On November 2002, "Last Exit Before Toll" retired after 5 years of operation. The main reason behind its closing was due to the amount of work involved. With more and more time needed to devote to each month's column (it usually takes a week to prepare each column), real life works, and difficulties with the re-launched Anipike, the Editorial Column became more of a burden than a hobby. Even though "Last Exit Before Toll" closed down, its spirit of reviewing, presenting high quality websites lived on as other sites begin to sponsor similar features, one of the most notable was AnimeFringe's annual website contest "Animefringe Top 25" (which unfortunately closed down in 2005 with the end of AnimeFringe).

Old "Last Exit Before Toll" articles can still be found on Classic Anipike's "Last Exit Before Toll" archive.

Other Features

"Last Exit Before Toll" was not the only trick up Anipike's sleeve, along with "Last Exit Before Toll", there were some other columns and features that introduced fans to interesting and popular websites.

- In Jei's Picks, Jay picked out what in his opinion were the top anime sites in selected categories.

- Nikkou's Choice introduced visitors to Nikkou's favorite sites, or in Nikkou's own words, "a not regularly updated list of sites Jei let me put up so people would stop e-mailing me about what sites to go to for whatever it was that happen to be their interest."
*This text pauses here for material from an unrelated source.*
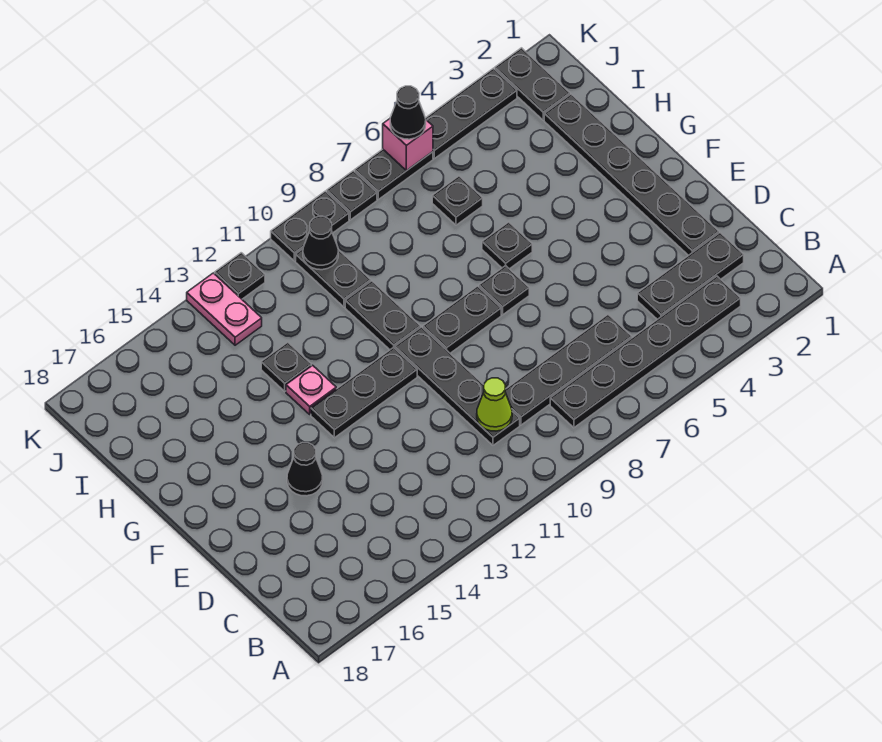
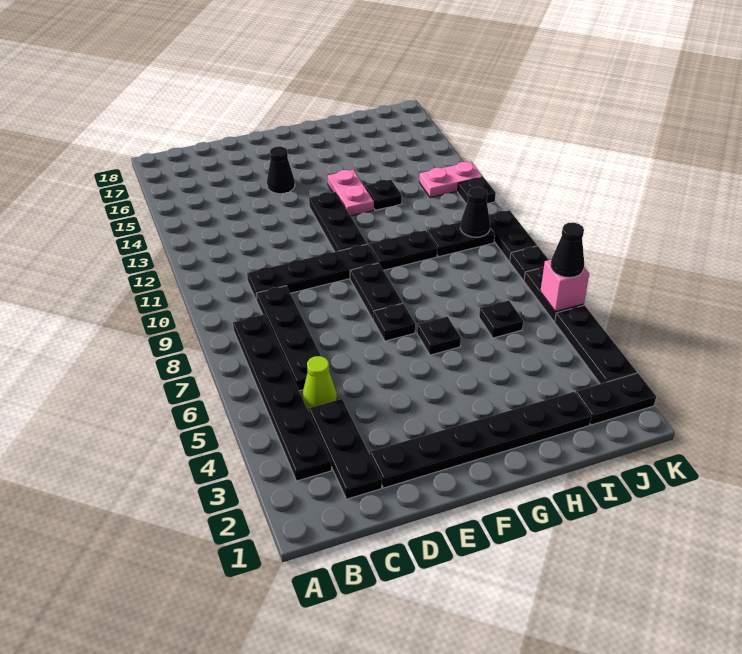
lime 1x1 cone [477,378,512,431] -> lime 1x1 cone moved to [302,356,337,410]
pink 1x1 plate [286,365,336,414] -> pink 1x2 plate [328,170,374,216]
- Last but not least, the irregularly updated Guests' Web Picks that was started in 1997 had anime fans of all kinds spend time to share about themselves and what they liked online.

Awards Received

Throughout its history, Anipike received many awards, below are just some of the awards the site received in its early years:

1996 March - MacUser's 101 Must-See Sites
- 1996 July - Featured Site for the month of July '96 by Animecca Magazine
- 1996 November - ExciteSeeing Tourstop
- 1996 November - CLICK Cool Site Award!
- 1996 November - Positive Boote Award
- 1997 January - Site of the Day by Animecca Magazine
- 1997 January - NetGuide Gold Site
- 1997 February - Golden SkernPike Award
- 1997 April - Tatiana Award of Excellence
- 1997 May - Otaku Award of Excellence
- 1997 June - PS SM DJ NS CA Site of the Day
- 1997 August - Red Rock's Screw U Award For Excellence
- 1997 September - Warpzone Gamers Center's Golden WarpPipe
- 1997 - Ferrarotech Honors Anime Web Site of 1997
- Suite 101 Recommended Site
- "Best of Campus" Award by the Internet Board of Members Discount Link, Inc.
- Asenteck top 5% Design Award
- Sailor Stars Good Moonie Award
- 5 Stickers from The Sammy Award
- Anime Lovers Award
- The first ever animeXcellence award
- The Ayanami Award
- Way Cool Site award
- Animetropolis Best Free Site
- 5 Stars Anime Star Award

For a full listing of its awards and honors from the "Classic era," visit here.

img A New Challenge

The Anime Turnpike was a hit, partly due to its useful features and frequent updates, and also because it was the only link directory resource fans had at the time. For a long time, Anipike would sit on top of google search result of anything Anime-related.

However, as Anime/Manga slowly gains popularity in the U.S., other Anime websites rose to challenge Anipike's position as the King of the Hill. To make matters worse, search engines such as Google and Yahoo! are becoming more efficient at finding desired results. Some users began to doubt Anipike's usefulness and its position as the #1 Anime site. As the web grows with new technology being developed, Anipike will have to rise up to face its new challenges.